The OCR Pack software is integrated with the Transform Content Center application, which supplies the user interfaces used during burst validation and document handling.

Processing Batches of Documents

To save time spent handling and scanning documents, batches of different types of documents can be scanned together. The result is one multi-page file that can be separated into individual documents by a process called bursting. If the first page of each document within a batch can be identified, a branch file can automatically burst the batch into its individual component documents. A branch can use any of the following methods to identify the individual documents within a batch:

If a blank sheet of paper is inserted between each document, the OCR Pack can burst the batch at every blank page. The OCR Pack marks the first page in the batch, and each page that follows a blank page, as the first page of a new document.

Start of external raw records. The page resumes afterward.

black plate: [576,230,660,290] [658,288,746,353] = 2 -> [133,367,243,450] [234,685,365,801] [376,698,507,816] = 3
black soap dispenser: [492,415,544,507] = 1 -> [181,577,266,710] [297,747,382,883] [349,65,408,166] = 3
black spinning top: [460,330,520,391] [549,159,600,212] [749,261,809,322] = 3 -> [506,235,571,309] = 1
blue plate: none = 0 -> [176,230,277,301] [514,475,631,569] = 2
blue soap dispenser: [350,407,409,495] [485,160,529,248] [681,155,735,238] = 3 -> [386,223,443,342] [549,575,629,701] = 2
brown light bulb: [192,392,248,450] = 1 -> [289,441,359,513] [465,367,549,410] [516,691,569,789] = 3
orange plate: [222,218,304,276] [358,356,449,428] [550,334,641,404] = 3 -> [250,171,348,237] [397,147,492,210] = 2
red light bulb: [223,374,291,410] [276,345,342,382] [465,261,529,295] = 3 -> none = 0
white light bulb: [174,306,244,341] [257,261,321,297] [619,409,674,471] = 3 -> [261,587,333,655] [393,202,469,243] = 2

It can mark the blank pages for automatic deletion.
If all documents contain exactly the same number of pages, the OCR Pack can burst a batch by page count.
If each page of a document contains a barcode whose value changes for each new document, the OCR Pack can burst a batch by barcode value.
If documents contain checks as either the first page or last page of every document, the OCR Pack can burst the batch by check.
If none of these methods are appropriate, you can attach specially encoded barcodes to the first page of each document, and the OCR Pack can burst the batch by barcode attributes.

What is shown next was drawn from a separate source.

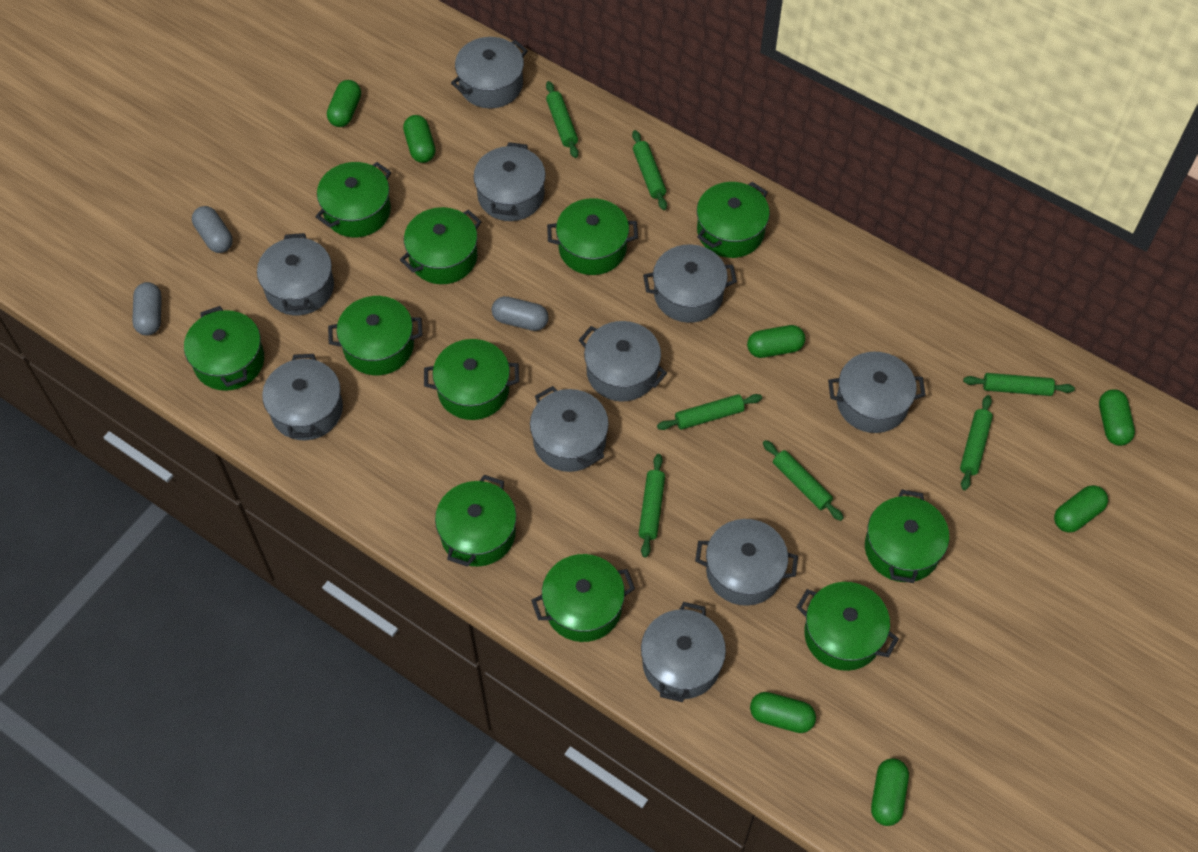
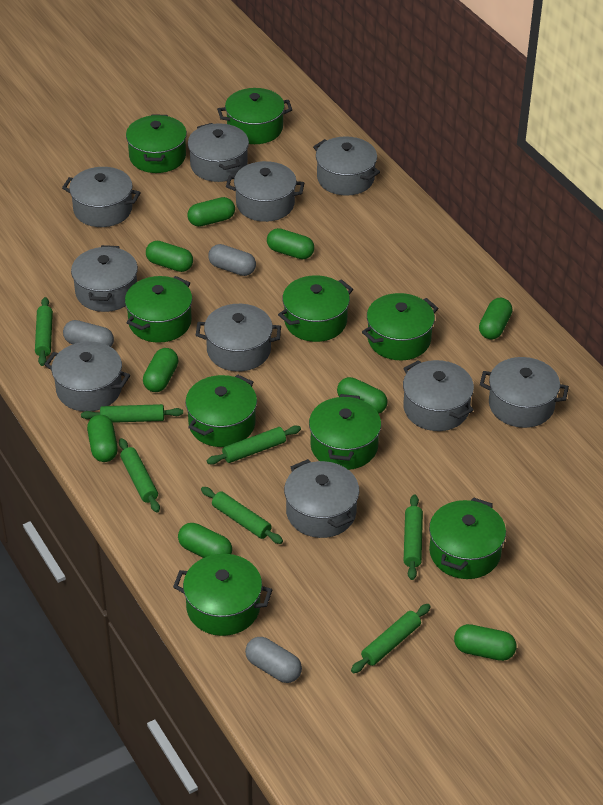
green capsule: [327,80,361,127] [403,115,435,163] [747,325,805,358] [750,692,816,733] [871,758,909,826] [1054,485,1108,533] [1099,389,1135,446] = 7 -> [87,415,118,462] [143,348,178,392] [146,241,193,272] [178,523,232,558] [187,197,235,227] [267,228,314,259] [337,377,388,414] [454,624,517,661] [479,298,513,340] = 9
green pot: [184,306,264,391] [316,162,391,237] [328,296,423,375] [400,207,482,284] [424,339,519,420] [435,475,516,567] [531,554,635,642] [547,198,638,275] [697,182,770,258] [796,582,899,671] [865,490,949,583] = 11 -> [125,276,192,343] [126,114,187,173] [173,554,272,636] [185,374,257,447] [217,88,292,144] [278,275,353,342] [309,394,381,470] [362,293,438,360] [429,497,506,579] = 9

When a branch bursts a batch, it can place it in a special category called Scanned_Batches, to await user input. A user can examine the document, validate the results of the bursting operation, and make any necessary corrections. Upon completion of this validation process, the OCR Pack groups the pages into individual documents according to the bursting instructions, and submits each document for additional OCR processing.

Processing Individual Documents

When an individually scanned document or a document created from a bursting operation is submitted for processing, the OCR engine scans it and, if the category is not specified in the storing branch, attempts to match it to a pattern in the Scanning_Patterns category. Each pattern is associated with a specific category, and so when a document matches a pattern, the OCR engine can store the document in the appropriate category, with index values supplied from the data it extracts from the document.

If a document fails to match any stored pattern, the OCR engine can use an Index search to identify whether text within the document matches rules that a privileged Transform Content Center user has defined. If a match occurs, the OCR engine stores the document in the category associated with the Index search, with index values supplied from the data extracted from the document.

If a scanned document fails to match any known pattern or index search, it is placed in the Unmatched_Scans category. A Transform Content Center user can create a pattern that matches this new document, and then resubmit the document for processing, without it having to be rescanned.

Note

The OCR Pack is available only if this module is included in your software license.